WHAT IS REQUIRED: Please copy out each of the lines below word for word, with nothing changed.

Stored items:
■ ■ ■

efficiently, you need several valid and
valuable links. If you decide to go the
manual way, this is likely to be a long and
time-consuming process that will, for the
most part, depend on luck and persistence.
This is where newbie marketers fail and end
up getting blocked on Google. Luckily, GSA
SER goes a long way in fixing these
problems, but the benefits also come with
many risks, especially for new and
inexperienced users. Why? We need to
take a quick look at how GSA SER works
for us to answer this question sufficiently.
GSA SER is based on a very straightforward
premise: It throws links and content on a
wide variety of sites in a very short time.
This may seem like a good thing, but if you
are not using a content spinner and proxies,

■ ■ ■

WRITTEN RESPONSE:
efficiently, you need several valid and
valuable links. If you decide to go the
manual way, this is likely to be a long and
time-consuming process that will, for the
most part, depend on luck and persistence.
This is where newbie marketers fail and end
up getting blocked on Google. Luckily, GSA
SER goes a long way in fixing these
problems, but the benefits also come with
many risks, especially for new and
inexperienced users. Why? We need to
take a quick look at how GSA SER works
for us to answer this question sufficiently.
GSA SER is based on a very straightforward
premise: It throws links and content on a
wide variety of sites in a very short time.
This may seem like a good thing, but if you
are not using a content spinner and proxies,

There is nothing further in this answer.